**TASK DETAILS**
Repeat the lines below word for word, changing nothing.

=-=-=-=-=

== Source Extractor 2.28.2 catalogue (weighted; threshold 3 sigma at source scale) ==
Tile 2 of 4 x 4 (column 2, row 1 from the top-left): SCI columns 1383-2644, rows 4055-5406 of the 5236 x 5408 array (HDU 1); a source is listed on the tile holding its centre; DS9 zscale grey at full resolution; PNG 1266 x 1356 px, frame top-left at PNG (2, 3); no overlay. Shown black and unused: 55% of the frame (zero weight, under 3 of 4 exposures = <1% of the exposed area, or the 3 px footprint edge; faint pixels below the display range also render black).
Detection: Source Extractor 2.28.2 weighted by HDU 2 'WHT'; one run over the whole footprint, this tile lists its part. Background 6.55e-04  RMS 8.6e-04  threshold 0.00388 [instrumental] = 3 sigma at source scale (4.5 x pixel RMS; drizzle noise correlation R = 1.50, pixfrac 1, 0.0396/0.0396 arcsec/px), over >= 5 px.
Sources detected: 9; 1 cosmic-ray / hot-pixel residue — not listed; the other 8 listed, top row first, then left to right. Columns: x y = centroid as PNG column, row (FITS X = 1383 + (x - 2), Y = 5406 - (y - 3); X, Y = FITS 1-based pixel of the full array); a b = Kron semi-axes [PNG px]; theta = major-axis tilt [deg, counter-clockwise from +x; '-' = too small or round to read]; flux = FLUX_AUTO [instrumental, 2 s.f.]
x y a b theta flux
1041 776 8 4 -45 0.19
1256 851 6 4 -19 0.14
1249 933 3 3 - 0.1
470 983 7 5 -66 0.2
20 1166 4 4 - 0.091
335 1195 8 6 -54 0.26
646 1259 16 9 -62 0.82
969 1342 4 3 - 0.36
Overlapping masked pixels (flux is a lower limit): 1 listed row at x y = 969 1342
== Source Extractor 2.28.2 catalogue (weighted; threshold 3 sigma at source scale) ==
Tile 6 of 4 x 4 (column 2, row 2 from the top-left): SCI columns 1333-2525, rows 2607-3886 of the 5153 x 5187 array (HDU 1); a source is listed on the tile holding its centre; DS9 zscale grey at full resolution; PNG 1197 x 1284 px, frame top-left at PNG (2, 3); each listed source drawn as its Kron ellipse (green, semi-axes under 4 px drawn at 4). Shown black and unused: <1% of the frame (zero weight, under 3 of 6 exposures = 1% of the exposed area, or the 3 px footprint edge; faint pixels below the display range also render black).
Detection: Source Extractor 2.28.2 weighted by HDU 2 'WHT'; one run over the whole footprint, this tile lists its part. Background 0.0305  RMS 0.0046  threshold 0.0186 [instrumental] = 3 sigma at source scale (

=-=-=-=-=

**RESULT FOR THIS EXERCISE**
== Source Extractor 2.28.2 catalogue (weighted; threshold 3 sigma at source scale) ==
Tile 2 of 4 x 4 (column 2, row 1 from the top-left): SCI columns 1383-2644, rows 4055-5406 of the 5236 x 5408 array (HDU 1); a source is listed on the tile holding its centre; DS9 zscale grey at full resolution; PNG 1266 x 1356 px, frame top-left at PNG (2, 3); no overlay. Shown black and unused: 55% of the frame (zero weight, under 3 of 4 exposures = <1% of the exposed area, or the 3 px footprint edge; faint pixels below the display range also render black).
Detection: Source Extractor 2.28.2 weighted by HDU 2 'WHT'; one run over the whole footprint, this tile lists its part. Background 6.55e-04  RMS 8.6e-04  threshold 0.00388 [instrumental] = 3 sigma at source scale (4.5 x pixel RMS; drizzle noise correlation R = 1.50, pixfrac 1, 0.0396/0.0396 arcsec/px), over >= 5 px.
Sources detected: 9; 1 cosmic-ray / hot-pixel residue — not listed; the other 8 listed, top row first, then left to right. Columns: x y = centroid as PNG column, row (FITS X = 1383 + (x - 2), Y = 5406 - (y - 3); X, Y = FITS 1-based pixel of the full array); a b = Kron semi-axes [PNG px]; theta = major-axis tilt [deg, counter-clockwise from +x; '-' = too small or round to read]; flux = FLUX_AUTO [instrumental, 2 s.f.]
x y a b theta flux
1041 776 8 4 -45 0.19
1256 851 6 4 -19 0.14
1249 933 3 3 - 0.1
470 983 7 5 -66 0.2
20 1166 4 4 - 0.091
335 1195 8 6 -54 0.26
646 1259 16 9 -62 0.82
969 1342 4 3 - 0.36
Overlapping masked pixels (flux is a lower limit): 1 listed row at x y = 969 1342
== Source Extractor 2.28.2 catalogue (weighted; threshold 3 sigma at source scale) ==
Tile 6 of 4 x 4 (column 2, row 2 from the top-left): SCI columns 1333-2525, rows 2607-3886 of the 5153 x 5187 array (HDU 1); a source is listed on the tile holding its centre; DS9 zscale grey at full resolution; PNG 1197 x 1284 px, frame top-left at PNG (2, 3); each listed source drawn as its Kron ellipse (green, semi-axes under 4 px drawn at 4). Shown black and unused: <1% of the frame (zero weight, under 3 of 6 exposures = 1% of the exposed area, or the 3 px footprint edge; faint pixels below the display range also render black).
Detection: Source Extractor 2.28.2 weighted by HDU 2 'WHT'; one run over the whole footprint, this tile lists its part. Background 0.0305  RMS 0.0046  threshold 0.0186 [instrumental] = 3 sigma at source scale (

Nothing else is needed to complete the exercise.